SQL University is one of the greatest concepts I’ve seen in the SQL Community. Thanks to Jorge Segarra (Blog | Twitter)for coming up with it and organizing it. Today we are going to talk about something dear and close to the concept of SQL University. Blogging! Blogs are an important part of the concept of SQL University. With them we can easily bring this wealth of knowledge in the course syllabus format with writers from the SQL Community in a vast geographical range and range of expertise.
Getting your day-to-day experiences and knowledge out to the community can be tough sometimes. We can share what we know and what we learn with the teams we work in, but the walls of our building keep that from going far. Blogging removes the wall and much does much more for our personal growth.
Promoting and sharing blogs doesn’t only bring with it satisfaction of sharing what you’ve learned but also allows you to help everyone in the community so we can all build our knowledge base.
My own personal story of blogging
I wrote my first blog in November of 2008. The title was, “User to Schema to Roles for controlling security”. I won’t lie; I have learned an enormous amount about how to blog since then.

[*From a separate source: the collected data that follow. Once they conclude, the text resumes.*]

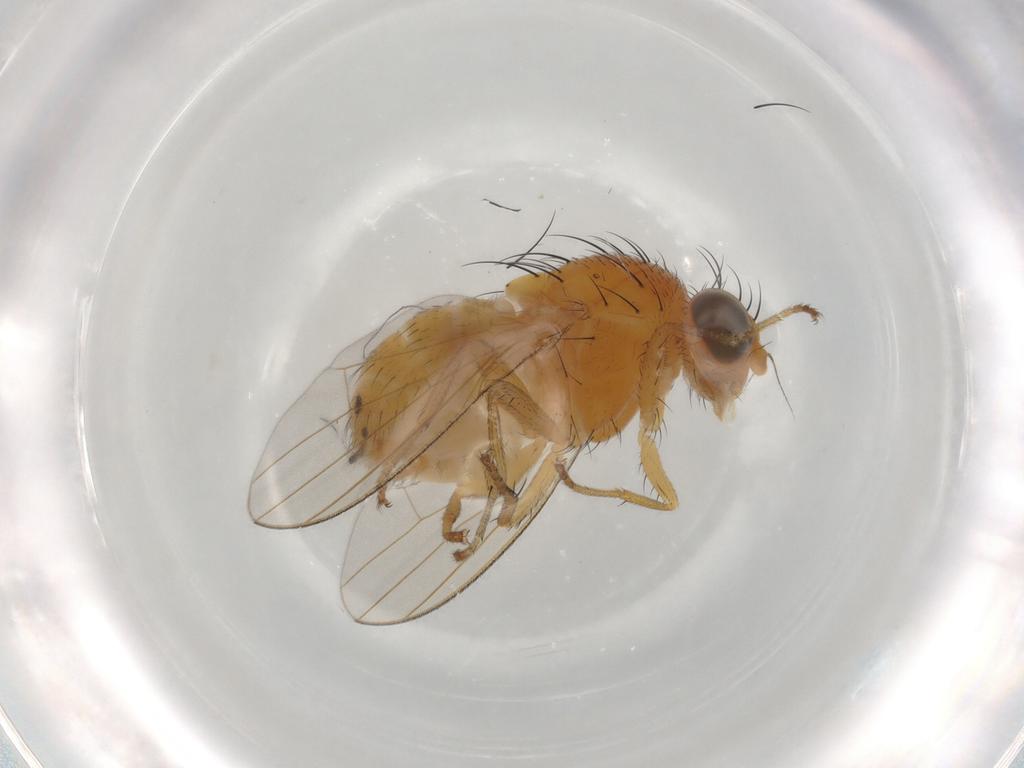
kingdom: Animalia
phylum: Arthropoda
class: Insecta
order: Diptera
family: Lauxaniidae
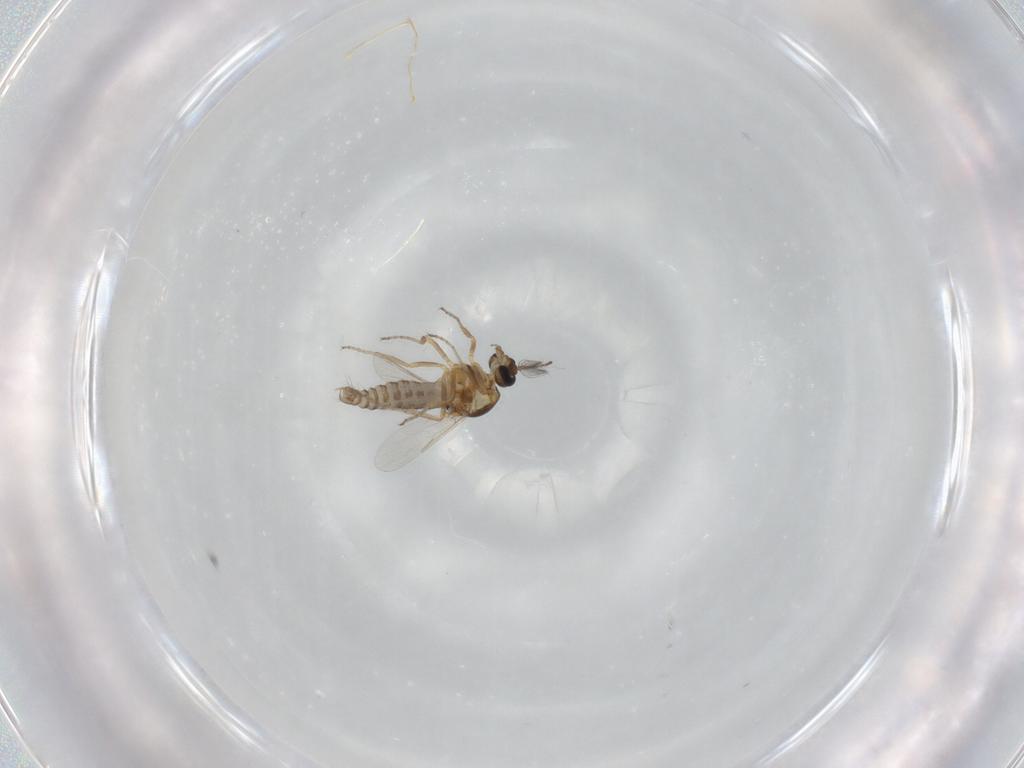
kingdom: Animalia
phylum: Arthropoda
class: Insecta
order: Diptera
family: Ceratopogonidae
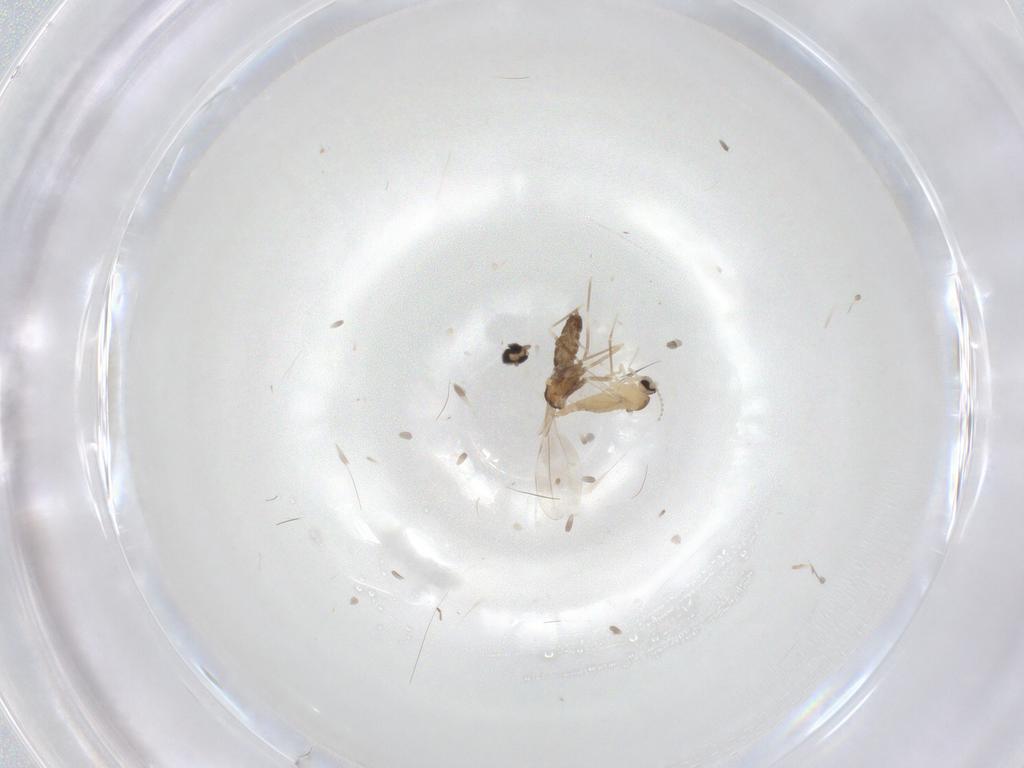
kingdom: Animalia
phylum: Arthropoda
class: Insecta
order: Diptera
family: Cecidomyiidae
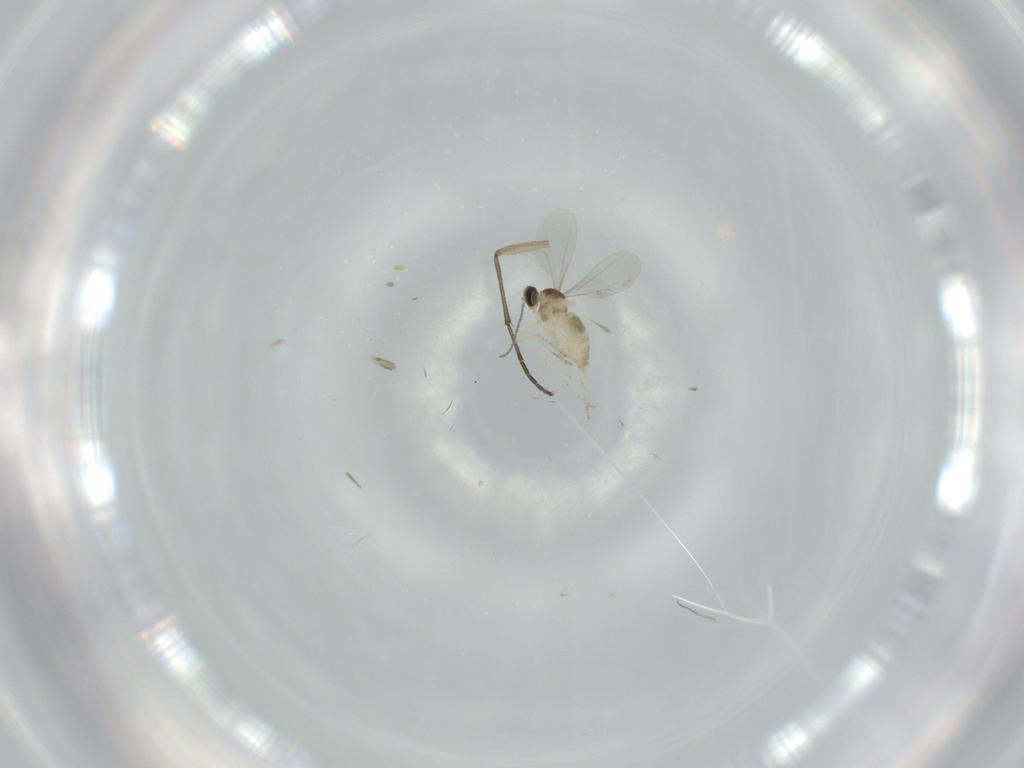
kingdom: Animalia
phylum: Arthropoda
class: Insecta
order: Diptera
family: Cecidomyiidae
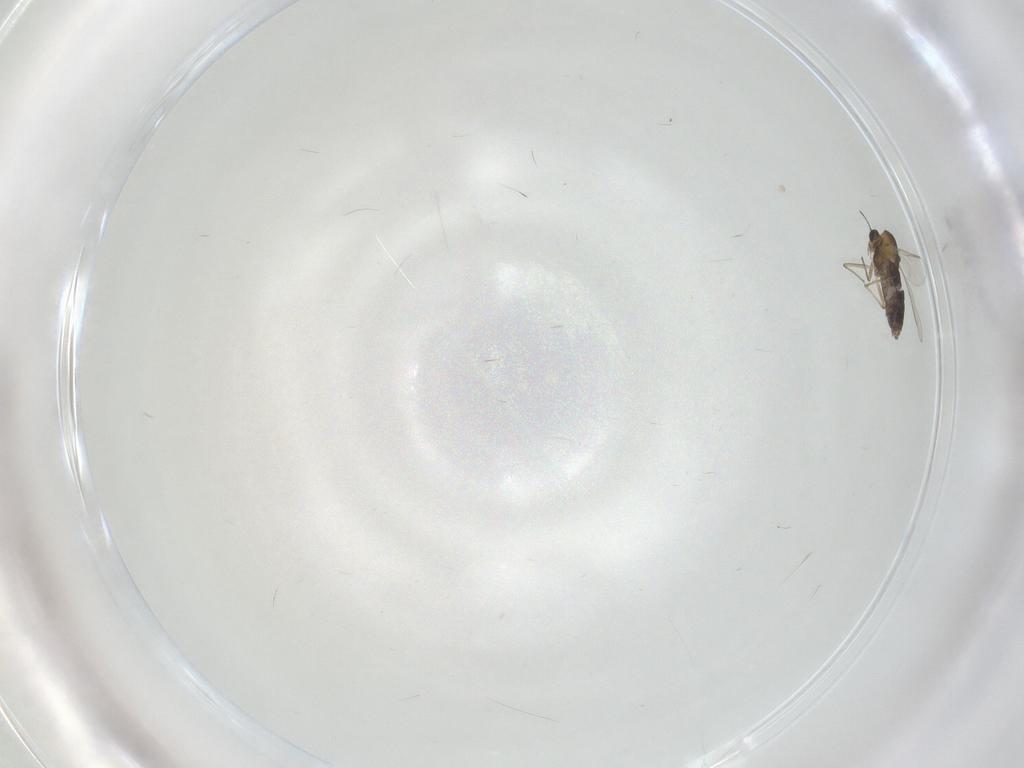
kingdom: Animalia
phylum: Arthropoda
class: Insecta
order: Diptera
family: Chironomidae
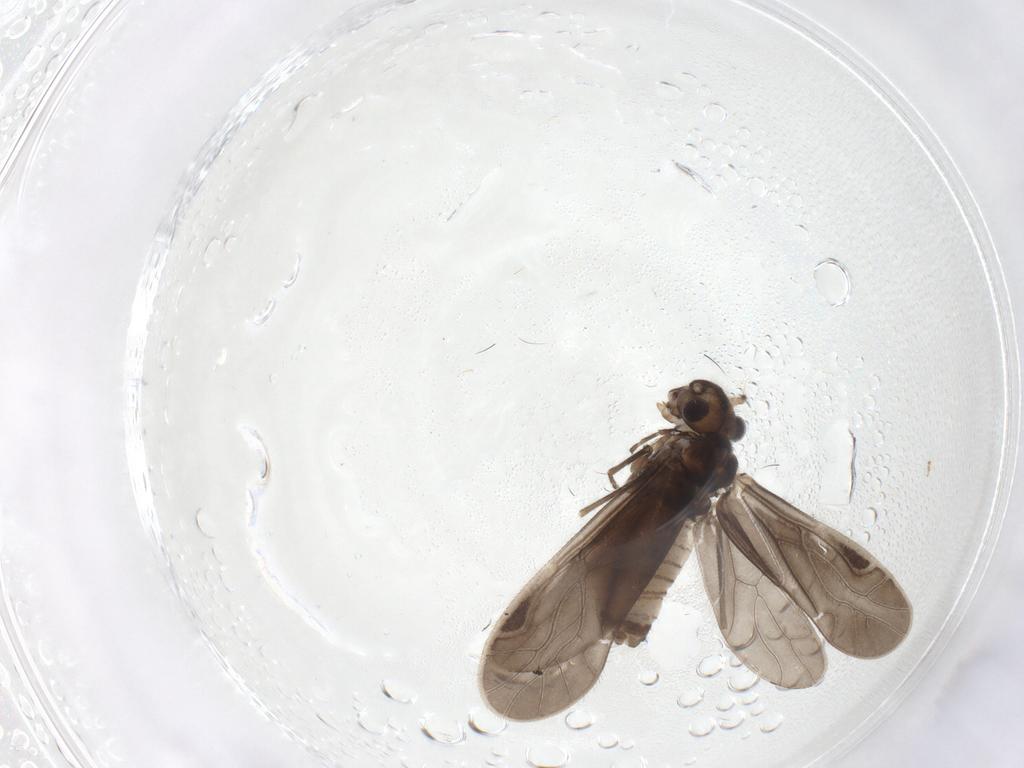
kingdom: Animalia
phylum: Arthropoda
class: Insecta
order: Psocodea
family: Caeciliusidae
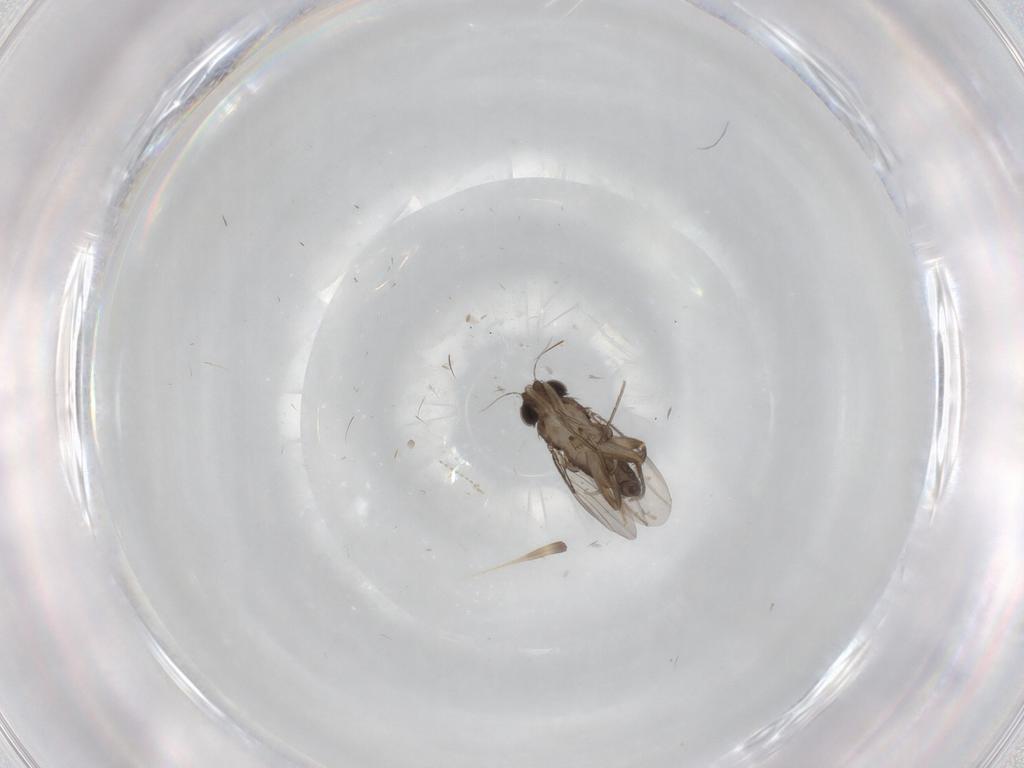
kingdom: Animalia
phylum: Arthropoda
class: Insecta
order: Diptera
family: Phoridae
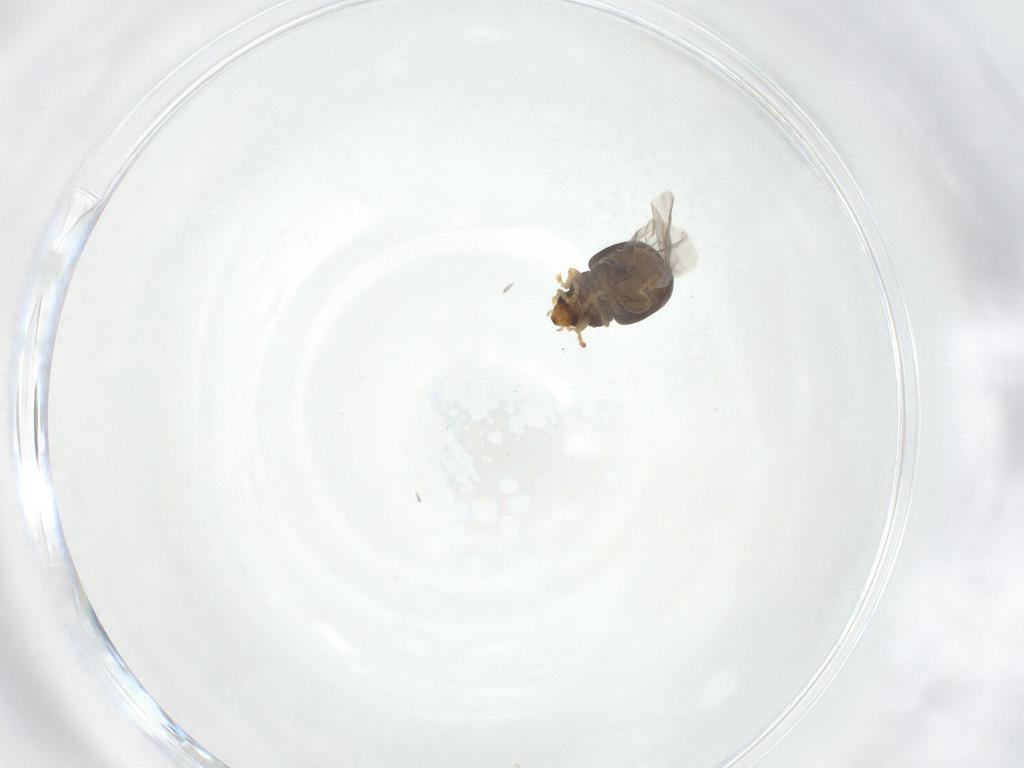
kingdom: Animalia
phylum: Arthropoda
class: Insecta
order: Coleoptera
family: Chrysomelidae
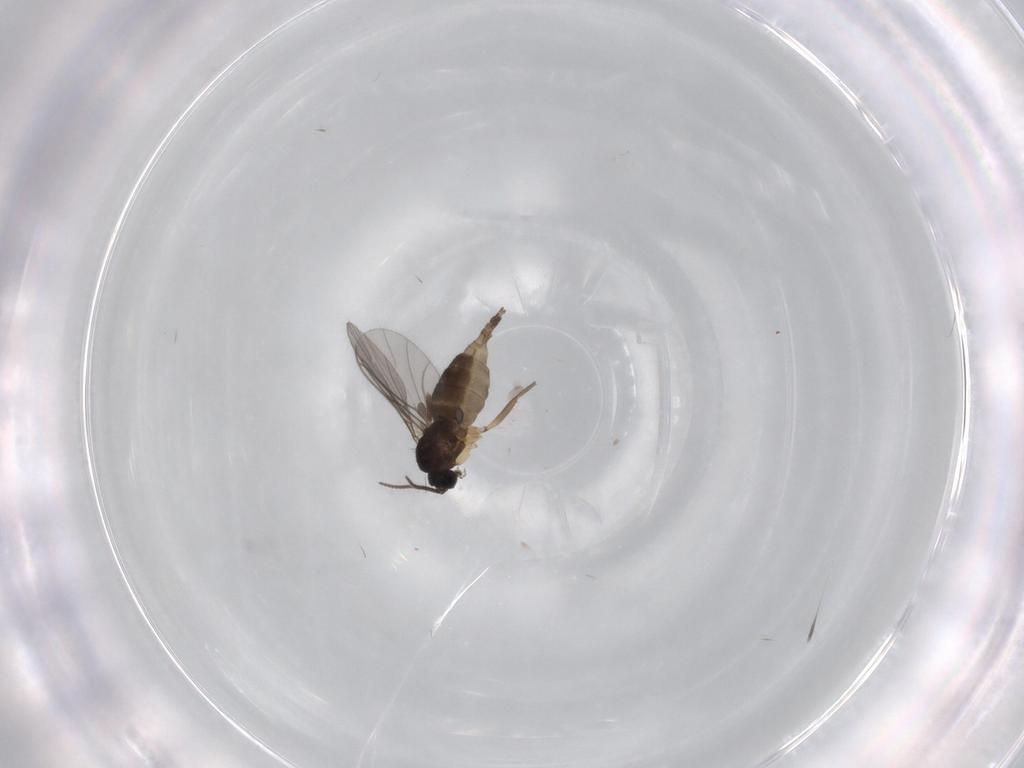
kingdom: Animalia
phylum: Arthropoda
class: Insecta
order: Diptera
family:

I’ve learned more about writing period! Writing is an art form and catching the audience’s attention is important when you write your blogs. The best part of blogging and writing in general is that everyone has their own way of getting the audience’s attention with humor, technical skills and just downright talent. You hold that talent inside you, but you need to try it to find it and build on it.
In the SQL Community, we have hundreds (if not thousands) of bloggers out there writing daily and providing step-by-step articles that help us learn new things, fix old things and become better DBA’s all around. So why write your own if the wealth of knowledge exists and is still pouring out of all of these SQL Community members?
If it is written already, I don’t need to write it. <– Horrible statement!
The one reason I can give you to not hold back on starting up your own blog and sharing your SQL Server trials is: everyone sees a situation differently and replays that situation to an audience in many different ways. Your way (yes, yours) can be the way that a hundred people grasp while other perspectives leave them with questions. That reason alone takes, “it’s already done” and throws it down the truncate statement. (Haha! SQL nerd humor is awesome!)
Let people review them
Letting your guard down and sending your drafted blogs to friends and peers in the SQL Community can be hard. No one likes to be marked by a red pen or be told that the entire blog may need a new direction. In some cases, technical reviews find errors and mistakes all over the entire process and even directions describing why what you are telling everyone might not be the best way to do it.
A perfect example is a blog on using TRUNCATE_ONLY. SHRINK and TRUNCATE_ONLY are just bad. (Paul Randal (Blog | Twitter) says so.) Very bad! Google TRUNCATE_ONLY log and you will find plenty of bad advice, unfortunately. The use of this option and action is really not a good thing to do on your SQL Servers. We do see a lot of blogs going out on the topic though, and complete step-by-step instructions on how to do it. If these blogs were placed under a technical review, the author may have gotten this reply:
“Ted, I hate to say it but the blogs needs a lot of help in the technical realm. Your steps are perfect and solid for anyone to take and get a shrinkfile working. No doubt about that! The problem is, you don’t say anything about why shrinkfile is not good and when to use it. Just says: do it! I could see how that might lead to a DBA putting a shrinkfile (or database) into a job and running it endlessly. I would definitely add a description of the action and emergencies where it really is only called on.”
I can also honestly say that most of the SQL Community and bloggers we have would be polite and respectful in while doing a review like this.
Practice if you are unsure
Are you still unsure about blogging? Practice a few blogs. Write them and save them in a lost sea of folders in your Documents. When you do that, keep your eyes and ears open in the community. I can pretty much guarantee you that at some point, someone is going to mention the situation you wrote about either happened to them or they need help on it. Then scramble to get your blog up and give it to them!
Which blogs should I read?
There are leaders in the SQL Community and those leaders all actively blog (and blog a lot). The list could go on forever if we put them into this lesson, but luckily enough we have PASS to the rescue as always. PASS collected a list of community bloggers and posted it.
Still not convinced?
Mike Walsh contributes a lot to the SQL Community. A little while ago Mike spent the time writing a series on blogging. The blog series starts with a video chat session with Brent Ozar on experiences with blogging. Then the series goes into, “Why I should blog”, “How should I blog” and the second part of the interview with Brent. The series is excellent and answers a lot of questions and pumps you up to get into blogging SQL Server and about the community. If I haven’t convinced you how blogging can be extremely gratifying, Mike will.